А у дядьки моего несчастного никто далее и не вымогал отречения. Кто он? Сидел в рядах, как все, подымал руку, как все, потом и его время пришло. А что в нем, в рядовом, происходило!.. И с работы погнали не почему-либо, а так, среди других прочих.
Вот он встает утром, как привык вставать, начищает ботинки, тетка заворачивает ему завтрак в газетку, и уходит на весь день, будто на работу. Квартира-то общая, соседей стыдно, чтобы соседи не догадались. Вот это мне самое больное вспоминать: как он ботинки свои начищал по утрам. Где ходит целый день, что передумает? Чьи это стихи, не помните? "От слов, что высказать им не было дано, так тяжелы в гробах тела умерших…" Там же, в скверике, и подобрали его на скамейке: инфаркт. И завтрак остался в кармане несъеденный. Сколько их, таких безымянных. И ничто им не зачтется. А что засчитывать? На костре их не жгли.
И вот красавец этот - представляете! - в ту пору дирижировал. Не важно, что на десятых ролях, - жизнями дирижировал. А теперь в море купается, ходит по берегу, топчет волны босыми ногами, камешки красивые собирает и деткам рассказывает про медуз, как жалеть их надо. И я пожимаю ему руку.
Так он мне отвратителен стал, весь, все в нем. Походка его самоуверенная, вид самодовольный, жизнелюбие это особенное: моря, солнца, воздуха кусок - ничего не упустить. Сложит руки на затылке, локти врозь, всего себя подставит солнцу и стоит так, загорает, чтоб и подмышки у него загорели. А сам уже блестит от загара, только ладони и пальцы розовые изнутри, как у обезьяны. Ненависть - это страшная штука, давит на расстоянии. И, главное, самого себя сжигает, весь ты коробишься на этом огне. А тут еще такое обстоятельство…

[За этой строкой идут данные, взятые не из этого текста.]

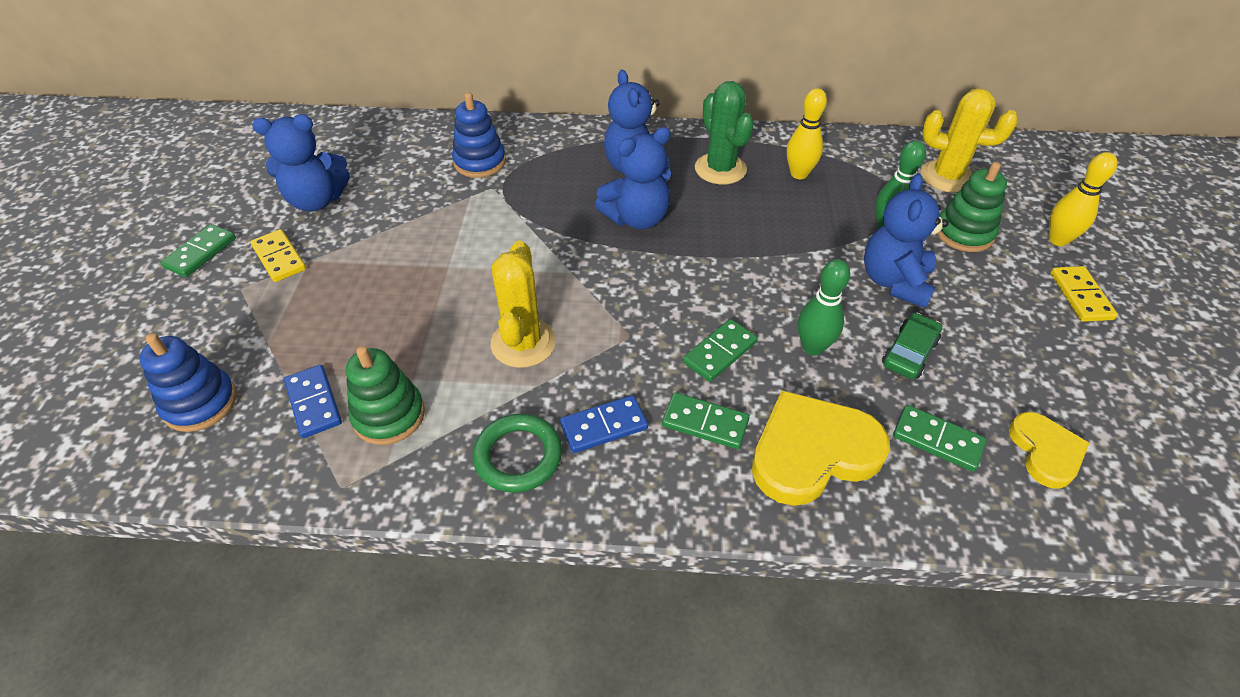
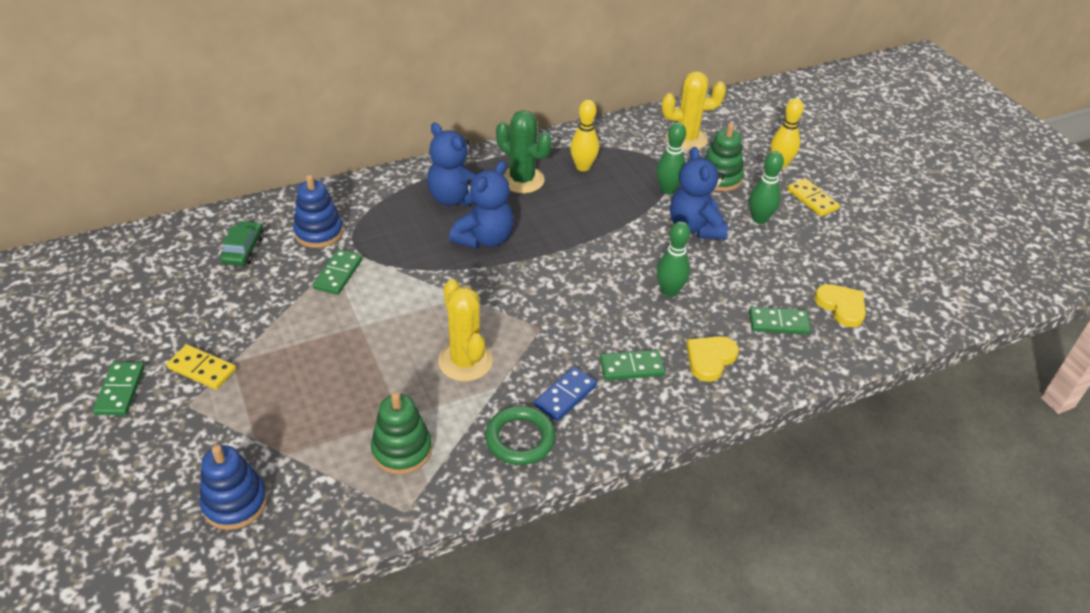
camera: 30 degrees left, 5 degrees down
blue teddy bear [252,114,350,212] -> none
blue domino [284,365,342,438] -> none
green domino [683,319,758,382] -> green domino moved to [313,249,362,295]
yellow heart [752,390,890,506] -> yellow heart [686,336,739,382], size x0.59
green car [882,313,942,379] -> green car moved to [220,221,264,266]
none -> green bowling pin [749,151,784,224]

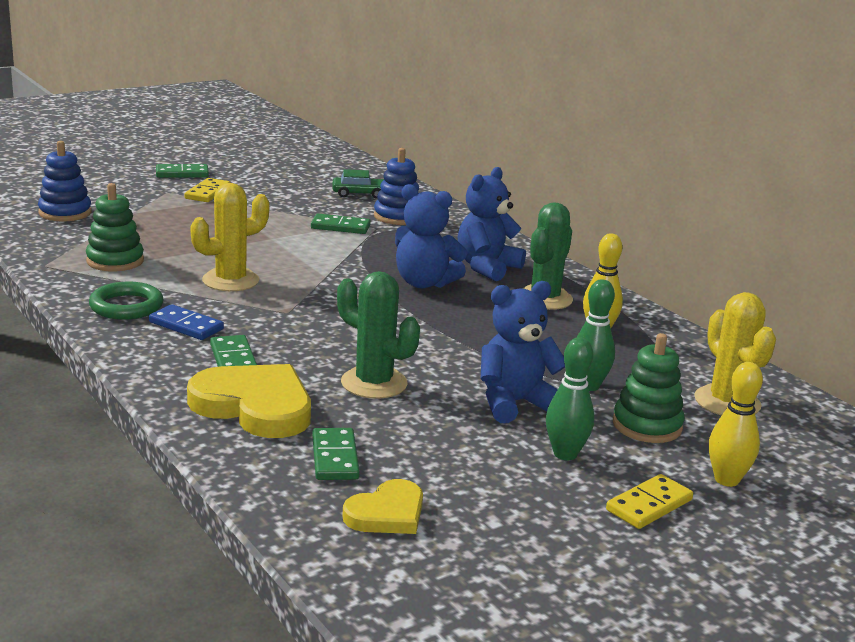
camera: 80 degrees right, 20 degrees down
green bowling pin [656,221,690,297] -> green cactus [337,271,420,399]
yellow heart [686,336,739,382] -> yellow heart [187,364,311,438], size x1.71

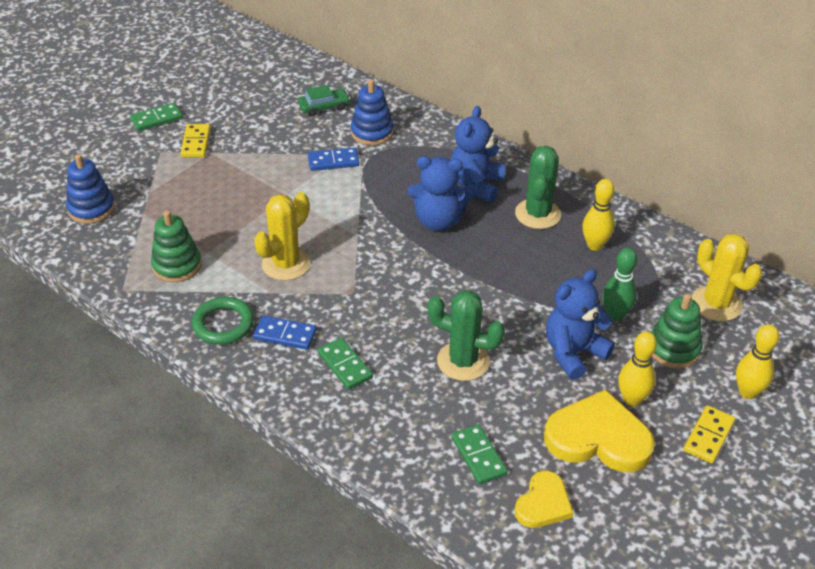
camera: 15 degrees left, 20 degrees up
yellow heart [187,364,311,438] -> yellow heart moved to [544,389,655,472]
green domino [311,214,371,234] -> blue domino [308,148,359,171]
green bowling pin [546,337,594,460] -> yellow bowling pin [618,332,657,406]

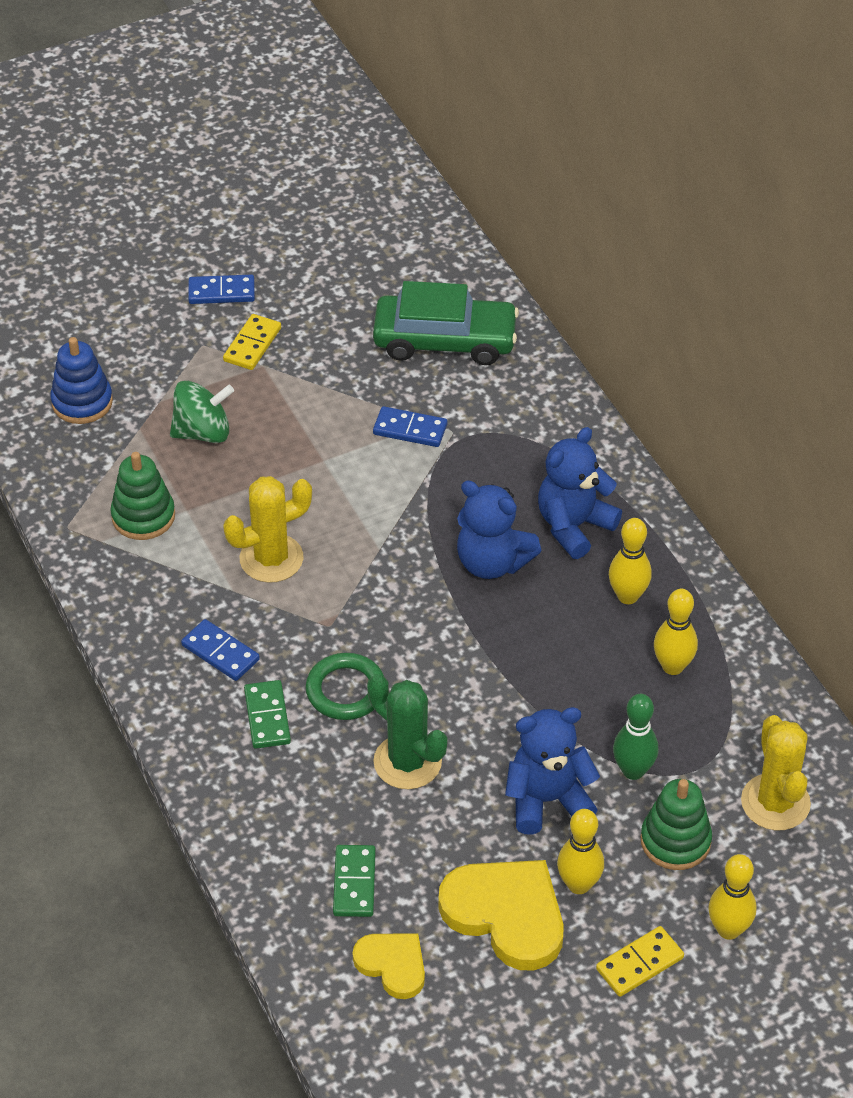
camera: 25 degrees right, 5 degrees up
green domino [130,103,183,131] -> blue domino [188,275,255,304]
green ring [192,297,254,345] -> green ring moved to [305,653,384,720]
green car [298,85,350,117] -> green car [373,281,519,365], size x1.97
blue stacking toy [351,79,394,145] -> none
green cactus [515,146,561,229] -> yellow bowling pin [609,518,652,604]
yellow heart [515,471,574,528] -> yellow heart turned 105 degrees counterclockwise [353,934,425,999]
none -> green spinning top [170,381,234,443]

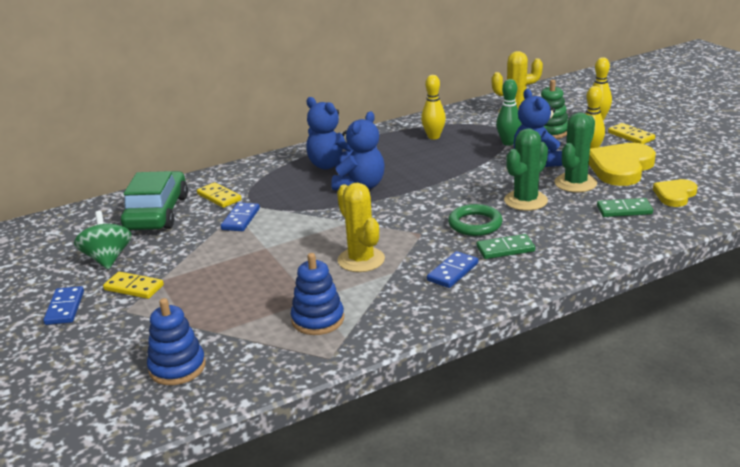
camera: 90 degrees left, 20 degrees down
green stacking toy [110,452,175,540] -> blue stacking toy [291,253,344,335]
green spinning top [170,381,234,443] -> green spinning top moved to [74,211,132,270]
yellow bowling pin [609,518,652,604] -> none
none -> yellow domino [197,182,241,208]
none -> green cactus [554,112,597,193]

Собеседник мой начал рисовать что-то замысловатое большим пальцем ноги на мокрой глине обрыва. Я видел: одолевает себя. Не одолел все же:
- Ладно, не в том суть. В общем, недоумевал он поначалу. Увидит издали, приглашает взглядом. Я не замечаю. И вот обидно: море с утра такое ласковое, шлепает легонько волной по берегу, плывешь - каждый камушек под собой видишь на дне, а у тебя такая в душе муть подымается. Господи, одна жизнь, и ту прожить не умеем. Конечно, себе порчу отпуск, но и ему тоже.
Проходит год, два - не помню уже сколько, - настает мой час. Знаете, ни одно доброе дело не остается безнаказанным, если бы еще так по части злых дел. Однажды в одном довольно высоком учреждении идет совещание. И я присутствую. Не более того: присутствую. Наш вопрос последний, многие уже разошлись. И тут называется его кандидатура на одну - не будем говорить, какую - должность. Сейчас перекинутся мнениями через стол, и вопрос решенный. Я как услышал, голова похолодела. Сказать? Так это еще как отыграется? Огорчительные такие случаи иа прошлого уместно ли вспоминать? Складываю бумаги, а сам скромненько пожимаю плечом: дело, мол, не мое, но, признаться, удивлен. Заметили. Подумать, чтоб я это от себя - кто я такой? Значит, мнение приходилось слышать.